A European Union-funded project wants to automate the process of shipping cargo across seas.

Photo Credit: Factor

Photo Credit: Factor

Automated cargo ships will be shipping food and minerals without any human crew by 2035. The 656-foot ships will provide a safer and more environmentally-friendly method for transporting cargo.

“There aren’t many willing to believe it, but if the project partners succeed in overcoming the challenges we are currently working with, vessels such as this will in fact be safer than many of those on the high seas today,” said researcher Ørnulf Rødseth. “Human error, solely or in part, is the cause of more than 75 percent of today’s vessel accidents.”
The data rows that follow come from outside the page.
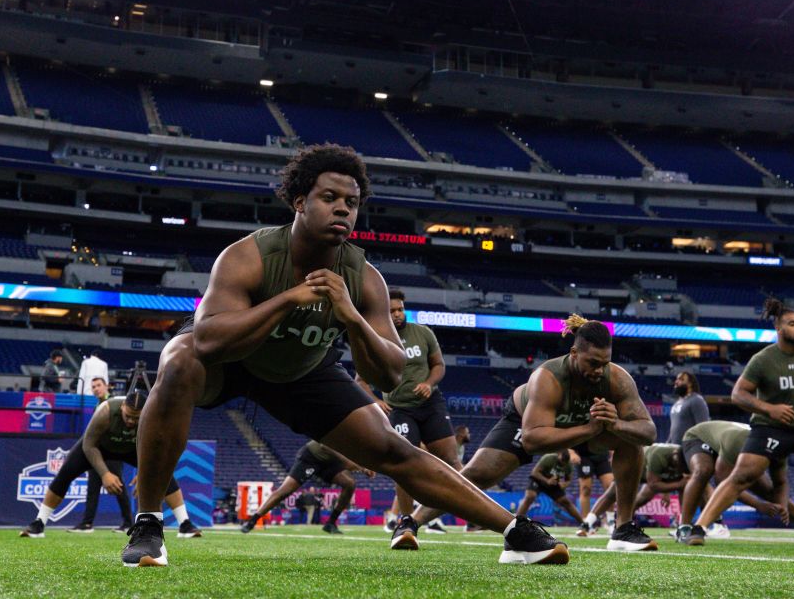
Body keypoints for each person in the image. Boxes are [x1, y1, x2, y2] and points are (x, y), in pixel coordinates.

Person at [123, 144, 566, 568]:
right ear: (299, 201)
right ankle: (149, 524)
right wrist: (288, 300)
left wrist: (352, 318)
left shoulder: (363, 278)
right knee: (178, 359)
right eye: (329, 197)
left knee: (394, 448)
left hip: (301, 370)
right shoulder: (248, 256)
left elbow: (394, 375)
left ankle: (514, 532)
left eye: (351, 203)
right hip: (232, 358)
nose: (342, 209)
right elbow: (208, 341)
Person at [405, 315, 656, 553]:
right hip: (527, 422)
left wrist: (617, 425)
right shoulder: (548, 378)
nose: (599, 370)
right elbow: (532, 440)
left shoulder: (618, 379)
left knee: (631, 441)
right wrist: (588, 429)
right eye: (593, 363)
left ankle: (623, 529)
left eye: (605, 363)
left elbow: (648, 432)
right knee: (478, 475)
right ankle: (411, 522)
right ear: (574, 353)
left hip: (585, 426)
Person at [685, 299, 794, 545]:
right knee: (741, 477)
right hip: (771, 427)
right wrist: (770, 408)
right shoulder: (763, 359)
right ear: (779, 329)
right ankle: (698, 529)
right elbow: (738, 394)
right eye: (793, 324)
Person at [19, 389, 201, 540]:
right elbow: (88, 445)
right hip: (99, 447)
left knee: (164, 474)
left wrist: (146, 472)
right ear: (122, 407)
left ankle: (185, 524)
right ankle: (39, 523)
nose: (131, 421)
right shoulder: (105, 410)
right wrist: (105, 473)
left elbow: (160, 450)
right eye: (128, 416)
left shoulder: (153, 417)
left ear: (145, 412)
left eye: (136, 419)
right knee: (65, 474)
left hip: (133, 449)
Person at [355, 289, 460, 534]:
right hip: (400, 409)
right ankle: (405, 522)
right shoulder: (376, 337)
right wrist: (375, 401)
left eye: (400, 309)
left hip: (431, 403)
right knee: (404, 464)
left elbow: (439, 365)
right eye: (392, 310)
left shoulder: (423, 332)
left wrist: (429, 383)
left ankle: (453, 515)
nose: (398, 314)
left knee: (453, 462)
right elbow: (360, 380)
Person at [676, 420, 794, 545]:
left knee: (769, 491)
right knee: (703, 470)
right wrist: (758, 505)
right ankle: (684, 527)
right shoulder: (737, 442)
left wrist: (781, 504)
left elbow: (780, 484)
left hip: (738, 446)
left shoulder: (778, 450)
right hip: (698, 437)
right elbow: (723, 481)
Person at [240, 440, 375, 535]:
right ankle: (253, 520)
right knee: (285, 491)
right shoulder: (344, 424)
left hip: (330, 461)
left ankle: (331, 523)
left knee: (349, 483)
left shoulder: (359, 432)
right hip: (313, 455)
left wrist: (365, 467)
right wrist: (349, 463)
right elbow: (325, 445)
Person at [578, 443, 688, 534]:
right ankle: (587, 523)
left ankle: (683, 526)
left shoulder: (683, 458)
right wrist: (679, 484)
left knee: (642, 500)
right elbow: (653, 484)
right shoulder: (658, 455)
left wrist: (668, 490)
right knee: (612, 493)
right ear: (674, 456)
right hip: (633, 466)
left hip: (652, 474)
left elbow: (674, 478)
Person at [69, 376, 133, 533]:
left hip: (112, 451)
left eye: (99, 385)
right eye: (93, 386)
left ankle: (129, 523)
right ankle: (87, 523)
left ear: (107, 387)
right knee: (92, 487)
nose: (96, 388)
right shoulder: (98, 405)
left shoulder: (115, 404)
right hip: (97, 452)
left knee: (119, 486)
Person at [514, 450, 585, 526]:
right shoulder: (548, 458)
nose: (563, 463)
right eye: (562, 461)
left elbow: (568, 480)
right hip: (539, 480)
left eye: (565, 462)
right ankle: (516, 521)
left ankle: (584, 524)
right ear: (558, 455)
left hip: (553, 483)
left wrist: (563, 485)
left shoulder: (569, 465)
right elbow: (534, 472)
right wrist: (547, 480)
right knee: (530, 496)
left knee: (565, 501)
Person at [571, 446, 615, 536]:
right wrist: (571, 452)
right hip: (584, 456)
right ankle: (586, 523)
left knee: (610, 486)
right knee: (585, 489)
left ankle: (611, 522)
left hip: (602, 456)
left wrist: (612, 452)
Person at [668, 371, 710, 444]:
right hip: (675, 447)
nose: (676, 382)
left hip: (690, 448)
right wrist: (668, 443)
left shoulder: (696, 400)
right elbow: (673, 430)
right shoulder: (676, 404)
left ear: (690, 384)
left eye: (681, 379)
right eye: (676, 379)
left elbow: (703, 427)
According to Factor, an onshore control center would operate the ships, allocating 10 vessels to one person. Researchers say a lot of the technology for such a system already exists.

“The technology for electronic positioning, satellite communications and anti-collision measures already exists,” said Rødseth. “Many vessels are also equipped with advanced sensor systems. It is one thing to have the technology, but quite another to bring it all together and demonstrate that it works well enough to satisfy the authorities and the industry.”
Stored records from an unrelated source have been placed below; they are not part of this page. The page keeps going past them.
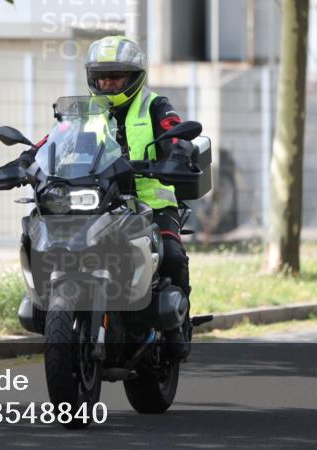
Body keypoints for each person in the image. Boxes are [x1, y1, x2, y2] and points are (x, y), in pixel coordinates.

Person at [20, 35, 193, 359]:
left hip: (149, 200)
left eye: (115, 76)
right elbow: (53, 139)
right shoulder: (84, 114)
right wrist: (25, 160)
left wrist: (178, 154)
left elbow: (175, 129)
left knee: (170, 252)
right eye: (101, 77)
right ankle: (55, 310)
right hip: (99, 196)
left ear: (134, 77)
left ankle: (176, 328)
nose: (108, 83)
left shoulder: (154, 105)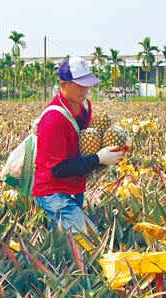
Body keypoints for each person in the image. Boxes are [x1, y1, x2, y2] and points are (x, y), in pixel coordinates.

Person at [33, 56, 124, 233]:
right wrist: (98, 158)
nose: (85, 89)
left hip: (74, 187)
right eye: (79, 84)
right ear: (63, 84)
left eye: (87, 83)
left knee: (66, 242)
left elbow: (84, 144)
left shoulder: (85, 106)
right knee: (91, 239)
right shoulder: (53, 120)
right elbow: (58, 169)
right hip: (53, 193)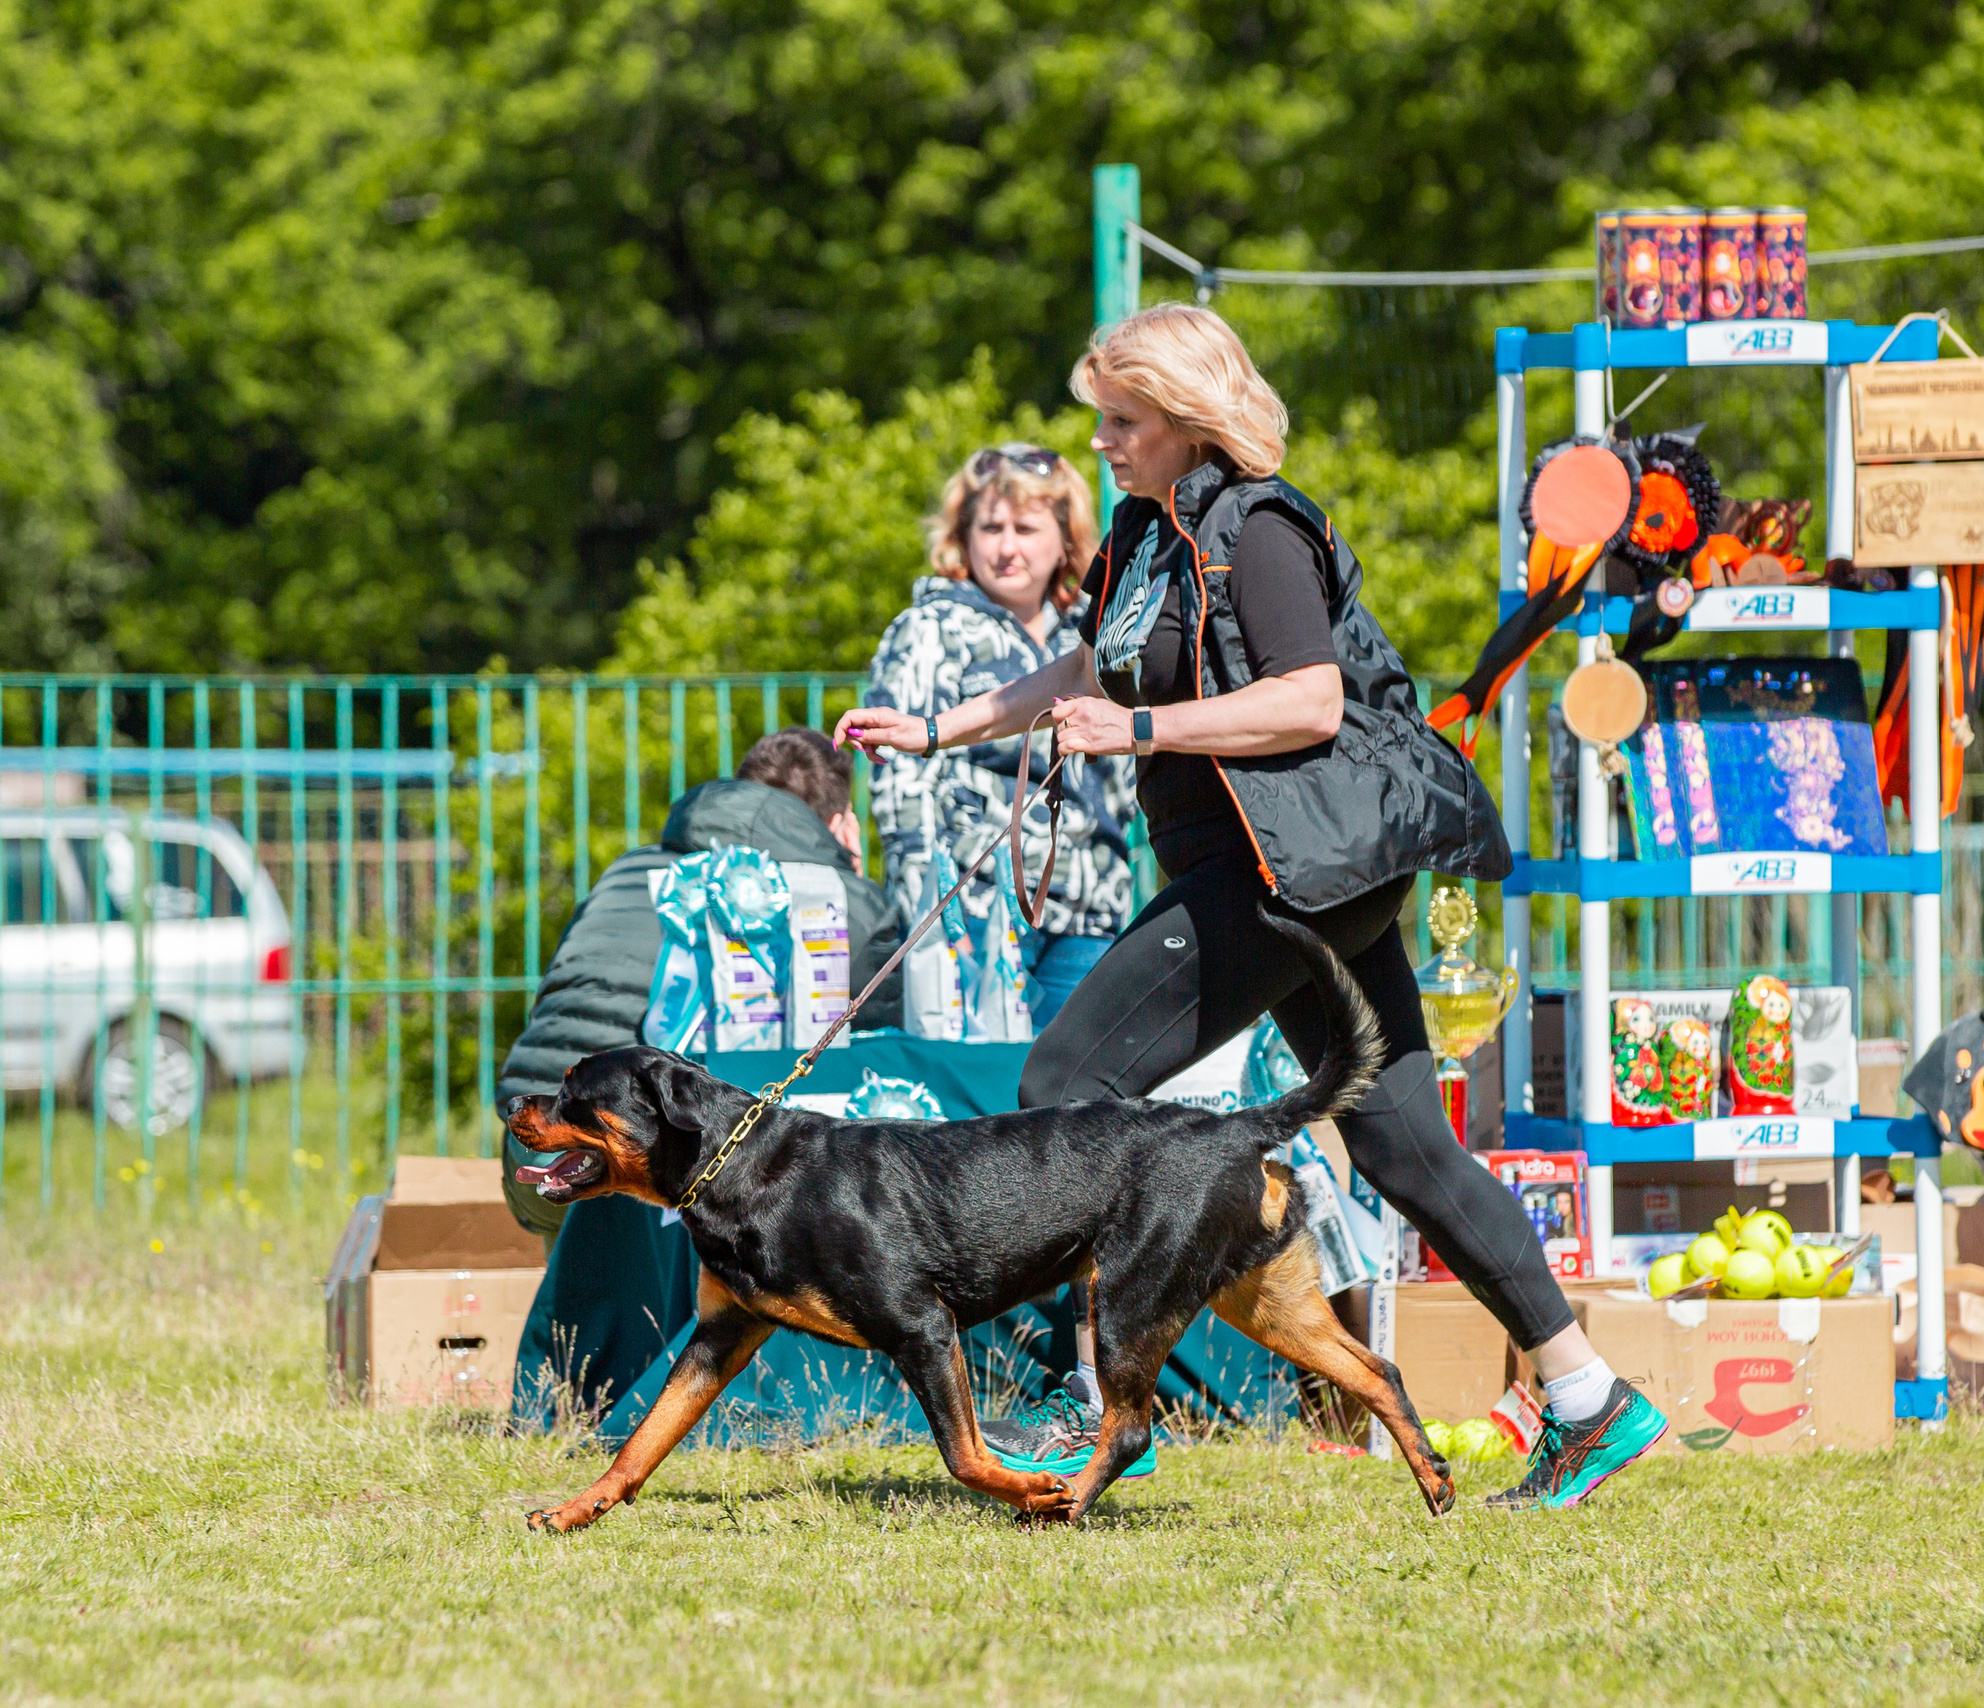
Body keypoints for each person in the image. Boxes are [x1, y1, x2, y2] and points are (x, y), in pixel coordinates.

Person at [837, 302, 1667, 1511]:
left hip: (1288, 874)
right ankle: (1590, 1400)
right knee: (1402, 1145)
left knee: (1066, 1081)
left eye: (1121, 421)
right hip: (1279, 875)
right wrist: (936, 728)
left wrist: (1142, 730)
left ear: (1183, 419)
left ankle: (1107, 1401)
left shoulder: (1258, 527)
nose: (1104, 444)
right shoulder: (1139, 533)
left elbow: (1311, 701)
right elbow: (1089, 669)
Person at [497, 728, 903, 1245]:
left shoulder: (626, 871)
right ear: (839, 824)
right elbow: (880, 1070)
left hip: (529, 1153)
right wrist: (853, 874)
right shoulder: (845, 901)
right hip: (650, 1170)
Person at [862, 444, 1137, 1026]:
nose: (1006, 547)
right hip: (976, 918)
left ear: (1066, 539)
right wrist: (925, 918)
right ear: (963, 537)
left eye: (1025, 528)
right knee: (984, 1105)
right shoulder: (931, 628)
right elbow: (900, 780)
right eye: (990, 527)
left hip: (1090, 919)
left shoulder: (1096, 633)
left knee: (1084, 1100)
One potential issue would be proving that the unmanned vessels and the technology used is as safe as current vessels. Other issue is the use of fuel. Current ships use heavy oil fuels which require regular maintenance.
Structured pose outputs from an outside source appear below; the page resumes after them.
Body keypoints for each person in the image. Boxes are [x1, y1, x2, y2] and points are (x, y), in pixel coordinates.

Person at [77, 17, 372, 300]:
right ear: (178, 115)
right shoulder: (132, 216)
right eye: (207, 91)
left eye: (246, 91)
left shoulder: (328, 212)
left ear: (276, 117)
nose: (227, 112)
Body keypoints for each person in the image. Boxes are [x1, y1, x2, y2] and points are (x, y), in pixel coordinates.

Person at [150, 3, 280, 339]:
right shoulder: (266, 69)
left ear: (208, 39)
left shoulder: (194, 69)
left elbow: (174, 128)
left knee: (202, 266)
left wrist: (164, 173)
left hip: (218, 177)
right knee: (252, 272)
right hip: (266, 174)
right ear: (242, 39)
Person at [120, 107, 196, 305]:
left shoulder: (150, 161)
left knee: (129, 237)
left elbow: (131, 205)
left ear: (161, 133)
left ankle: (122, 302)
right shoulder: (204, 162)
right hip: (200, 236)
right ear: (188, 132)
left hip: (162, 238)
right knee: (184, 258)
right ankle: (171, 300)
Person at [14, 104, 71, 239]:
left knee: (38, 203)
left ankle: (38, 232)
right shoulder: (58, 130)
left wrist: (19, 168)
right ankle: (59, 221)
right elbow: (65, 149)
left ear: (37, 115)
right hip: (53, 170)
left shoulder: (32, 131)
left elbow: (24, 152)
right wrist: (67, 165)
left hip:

“Less expensive, liquid natural gas might be the answer here”, said Rødseth. “But this will involve designing the vessels from scratch.” Researchers are also considering having a team of maintenance bots onboard.

Automated cargo ships have clear benefits. They would cut costs from wages and possibly even fuel. This of course poses another issue -- will the industry accept technology that would leave so many workers unemployed?